Whenever the string "hand" turns up in a line of the data below, copy that line.

==== DATASET EXCERPTS

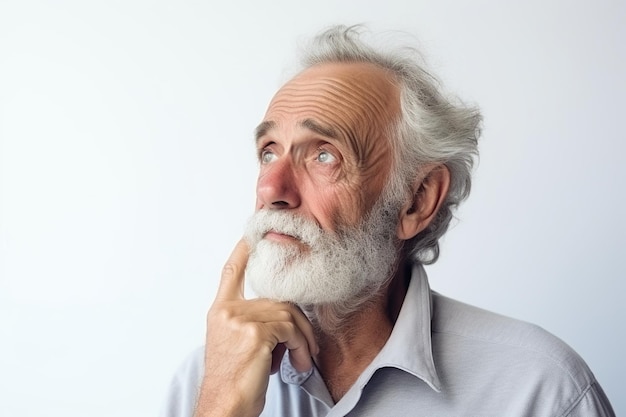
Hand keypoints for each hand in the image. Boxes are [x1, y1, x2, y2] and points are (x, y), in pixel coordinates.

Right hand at [194, 239, 318, 416]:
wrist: (224, 406)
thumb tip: (284, 320)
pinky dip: (301, 346)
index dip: (242, 252)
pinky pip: (291, 330)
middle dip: (298, 324)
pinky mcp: (255, 334)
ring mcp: (240, 320)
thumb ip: (252, 323)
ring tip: (302, 359)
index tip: (250, 235)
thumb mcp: (236, 346)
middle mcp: (228, 312)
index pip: (231, 272)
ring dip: (302, 339)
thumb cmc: (233, 381)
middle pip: (277, 300)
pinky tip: (298, 362)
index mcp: (221, 312)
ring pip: (287, 314)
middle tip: (306, 347)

========

## RESPONSE TO THE TASK:
Hand keypoints for each hand in the image. Boxes are [x1, y1, x2, y2] and points are (x, y), in pixel coordinates.
Right hand at [194, 239, 318, 416]:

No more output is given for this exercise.